Extracted records —
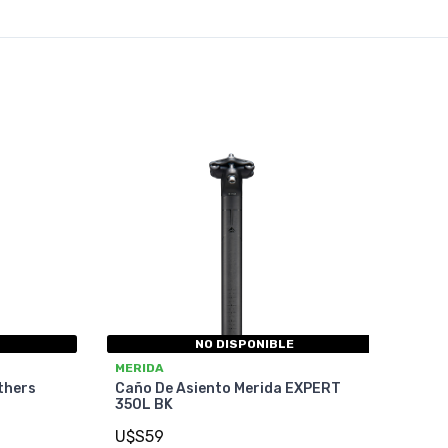
NO DISPONIBLE
MERIDA
thers
Caño De Asiento Merida EXPERT
350L BK
U$S59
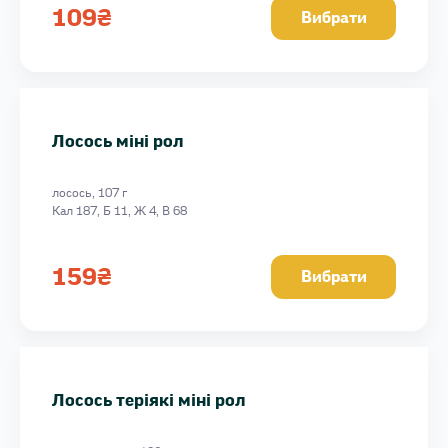
109
₴
Вибрати
Лосось міні рол
лосось, 107 г
Кал 187, Б 11, Ж 4, В 68
159
₴
Вибрати
Лосось теріякі міні рол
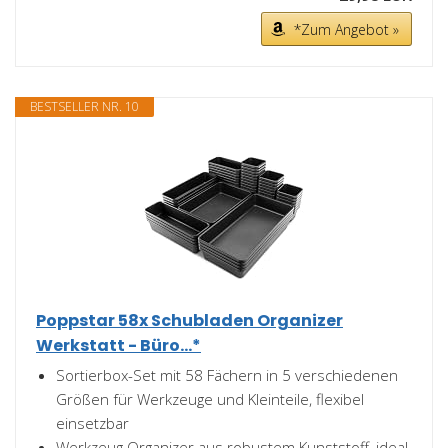
*Zum Angebot »
BESTSELLER NR. 10
Poppstar 58x Schubladen Organizer
Werkstatt - Büro...*
Sortierbox-Set mit 58 Fächern in 5 verschiedenen
Größen für Werkzeuge und Kleinteile, flexibel
einsetzbar
Werkzeug Organizer aus robustem Kunststoff, ideal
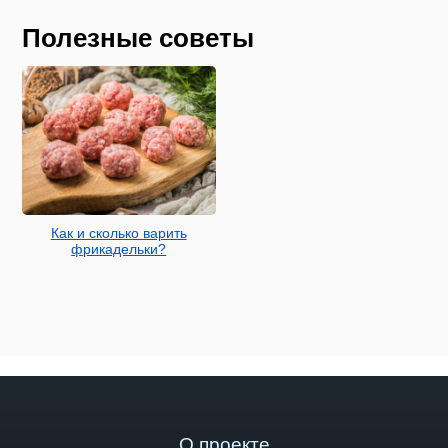
Полезные советы
Как и сколько варить
фрикадельки?
О проекте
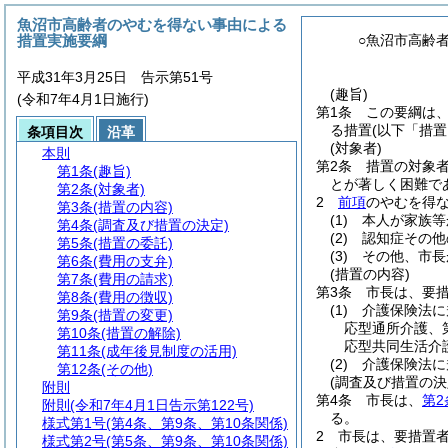
魚沼市高齢者のやむを得ない事由による
措置実施要綱
○魚沼市高齢
平成31年3月25日 告示第51号
(趣旨)
(令和7年4月1日施行)
第1条
この要綱は
る措置
(以下「措置
条項目次
沿革
(対象者)
本則
第2条
措置の対象
第1条
(趣旨)
とが著しく困難で
第2条
(対象者)
2
前項
のやむを得
第3条
(措置の内容)
(1)
本人が家族等
第4条
(調査及び措置の決定)
(2)
認知症その他
第5条
(措置の委託)
(3)
その他、市長
第6条
(費用の支弁)
(措置の内容)
第7条
(費用の請求)
第3条
市長は、要
第8条
(費用の徴収)
(1)
介護保険法に
第9条
(措置の変更)
応型通所介護、
第10条
(措置の解除)
応型共同生活介
第11条
(成年後見制度の活用)
(2)
介護保険法に
第12条
(その他)
(調査及び措置の決
附則
第4条
市長は、
第2
附則
(令和7年4月1日告示第122号)
る。
様式第1号
(第4条、第9条、第10条関係)
2
市長は、要措置
様式第2号
(第5条、第9条、第10条関係)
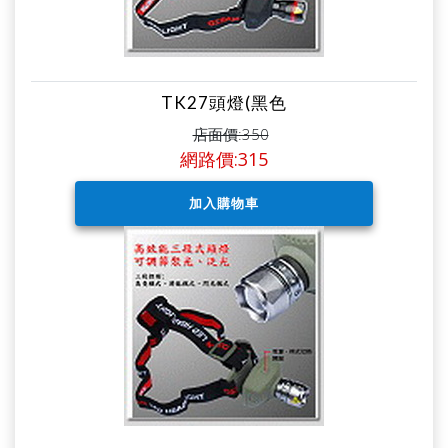
TK27頭燈(黑色
店面價:350
網路價:315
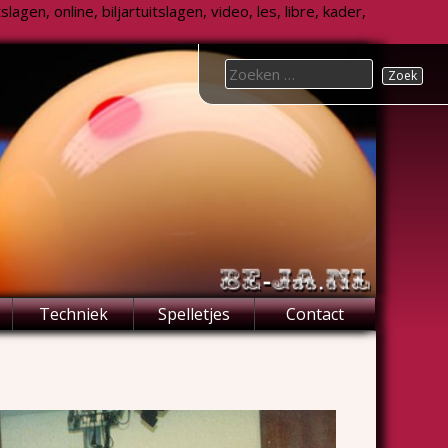
agen, online, biljartuitslagen, video, les, libre, kader,
Search
for:
Techniek
Spelletjes
Contact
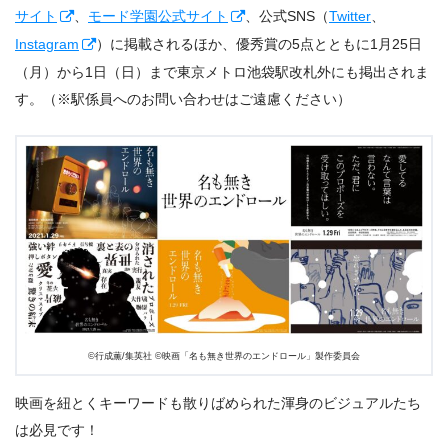
サイト
、
モード学園公式サイト
、公式SNS（
Twitter
、
Instagram
）に掲載されるほか、優秀賞の5点とともに1月25日
（月）から1日（日）まで東京メトロ池袋駅改札外にも掲出されま
す。（※駅係員へのお問い合わせはご遠慮ください）
©️行成薫/集英社 ©️映画「名も無き世界のエンドロール」製作委員会
映画を紐とくキーワードも散りばめられた渾身のビジュアルたち
は必見です！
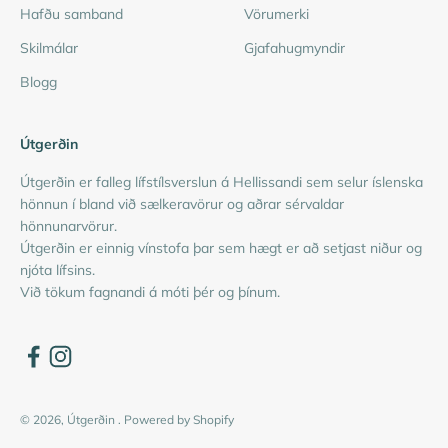
Hafðu samband
Vörumerki
Skilmálar
Gjafahugmyndir
Blogg
Útgerðin
Útgerðin er falleg lífstílsverslun á Hellissandi sem selur íslenska
hönnun í bland við sælkeravörur og aðrar sérvaldar
hönnunarvörur.
Útgerðin er einnig vínstofa þar sem hægt er að setjast niður og
njóta lífsins.
Við tökum fagnandi á móti þér og þínum.
© 2026, Útgerðin .
Powered by Shopify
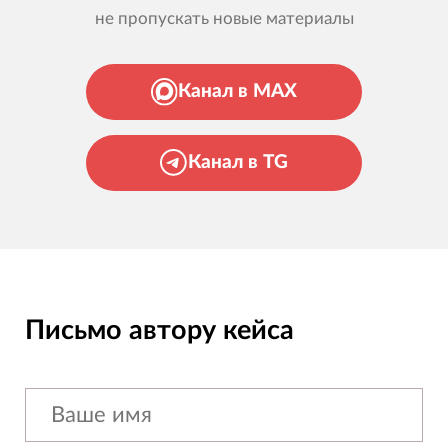
не пропускать новые материалы
Канал в MAX
Канал в TG
Письмо автору кейса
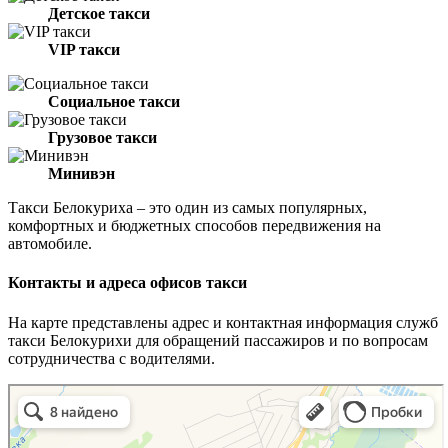
Детское такси
VIP такси
Социальное такси
Грузовое такси
Минивэн
Такси Белокуриха – это один из самых популярных,
комфортных и бюджетных способов передвижения на
автомобиле.
Контакты и адреса офисов такси
На карте представлены адрес и контактная информация служб
такси Белокурихи для обращений пассажиров и по вопросам
сотрудничества с водителями.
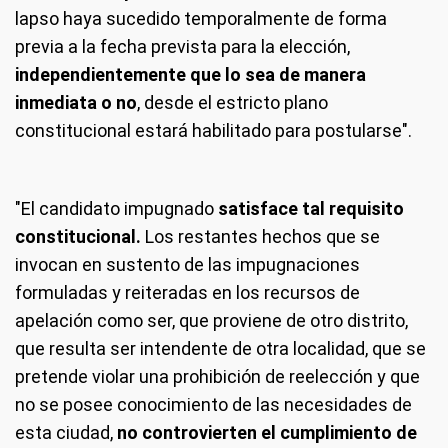
lapso haya sucedido temporalmente de forma
previa a la fecha prevista para la elección,
independientemente que lo sea de manera
inmediata o no
, desde el estricto plano
constitucional estará habilitado para postularse".
"El candidato impugnado
satisface tal requisito
constitucional.
Los restantes hechos que se
invocan en sustento de las impugnaciones
formuladas y reiteradas en los recursos de
apelación como ser, que proviene de otro distrito,
que resulta ser intendente de otra localidad, que se
pretende violar una prohibición de reelección y que
no se posee conocimiento de las necesidades de
esta ciudad,
no controvierten el cumplimiento de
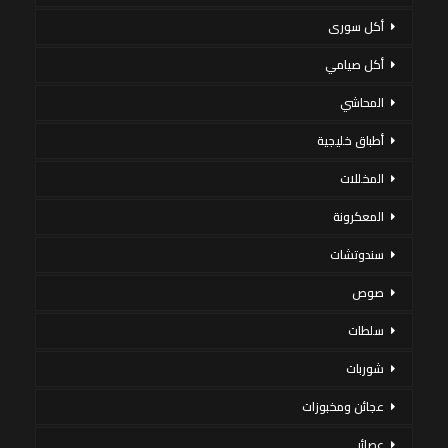
أكل سورى
أكل صيامي
المحاشي
أطباق خليجية
المخللات
المعكرونة
سندوتشات
صوص
سلطات
شوربات
عجائن ومخبوزات
عصائر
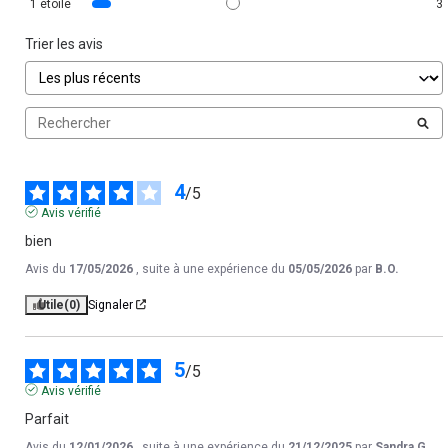
1
étoile
3
Trier les avis
4
/
5
Avis vérifié
bien
Avis du
17/05/2026
, suite à une expérience du
05/05/2026
par
B.O.
Utile
(0)
Signaler
5
/
5
Avis vérifié
Parfait
Avis du
12/01/2026
, suite à une expérience du
21/12/2025
par
Sandra G.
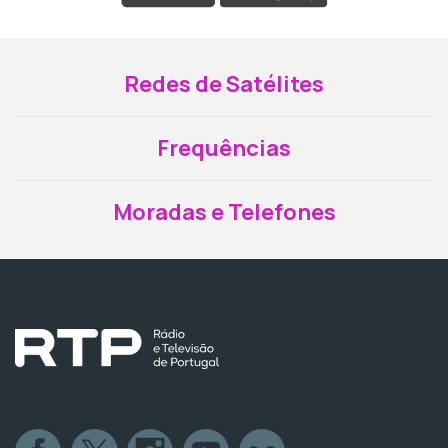
Redes de Satélites
Frequências
Moradas e Telefones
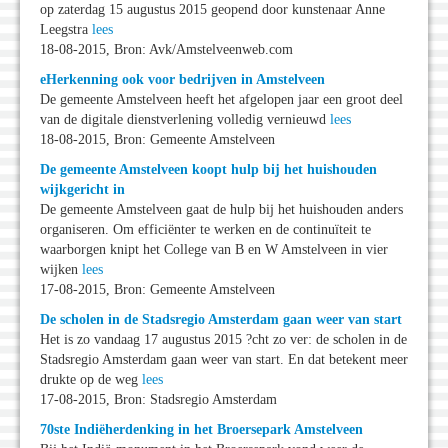
op zaterdag 15 augustus 2015 geopend door kunstenaar Anne
Leegstra
lees
18-08-2015, Bron: Avk/Amstelveenweb.com
eHerkenning ook voor bedrijven in Amstelveen
De gemeente Amstelveen heeft het afgelopen jaar een groot deel
van de digitale dienstverlening volledig vernieuwd
lees
18-08-2015, Bron: Gemeente Amstelveen
De gemeente Amstelveen koopt hulp bij het huishouden
wijkgericht in
De gemeente Amstelveen gaat de hulp bij het huishouden anders
organiseren. Om efficiënter te werken en de continuïteit te
waarborgen knipt het College van B en W Amstelveen in vier
wijken
lees
17-08-2015, Bron: Gemeente Amstelveen
De scholen in de Stadsregio Amsterdam gaan weer van start
Het is zo vandaag 17 augustus 2015 ?cht zo ver: de scholen in de
Stadsregio Amsterdam gaan weer van start. En dat betekent meer
drukte op de weg
lees
17-08-2015, Bron: Stadsregio Amsterdam
70ste Indiëherdenking in het Broersepark Amstelveen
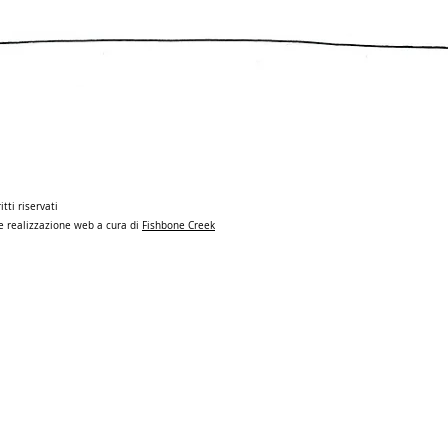
itti riservati
n e realizzazione web a cura di
Fishbone Creek
hts reserved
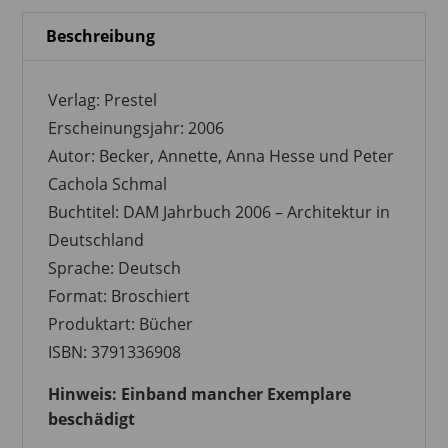
Deutschland
Beschreibung
Menge
Verlag:
Prestel
Erscheinungsjahr:
2006
Autor:
Becker, Annette, Anna Hesse und Peter
Cachola Schmal
Buchtitel:
DAM Jahrbuch 2006 – Architektur in
Deutschland
Sprache:
Deutsch
Format:
Broschiert
Produktart:
Bücher
ISBN:
3791336908
Hinweis: Einband mancher Exemplare
beschädigt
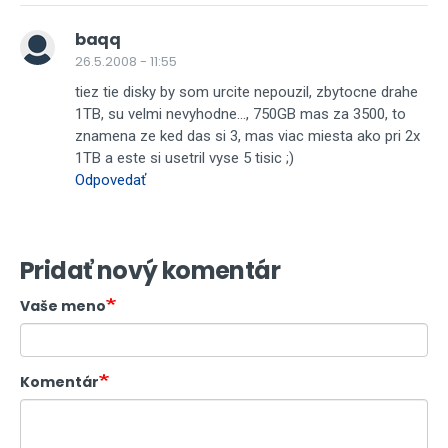
baqq
26.5.2008 - 11:55
tiez tie disky by som urcite nepouzil, zbytocne drahe
1TB, su velmi nevyhodne..., 750GB mas za 3500, to
znamena ze ked das si 3, mas viac miesta ako pri 2x
1TB a este si usetril vyse 5 tisic ;)
Odpovedať
Pridať nový komentár
Vaše meno
Komentár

To-do item —
Please copy the lines of the items, starting with the line containing "не пропускать новые материалы" and going on through the line containing "сотрудничества с водителями.", with both of those lines included. Leave the pictures out of your answer.

Answer section —
не пропускать новые материалы
Канал в MAX
Канал в TG
Письмо автору кейса
Детское такси
VIP такси
Социальное такси
Грузовое такси
Минивэн
Такси Белокуриха – это один из самых популярных,
комфортных и бюджетных способов передвижения на
автомобиле.
Контакты и адреса офисов такси
На карте представлены адрес и контактная информация служб
такси Белокурихи для обращений пассажиров и по вопросам
сотрудничества с водителями.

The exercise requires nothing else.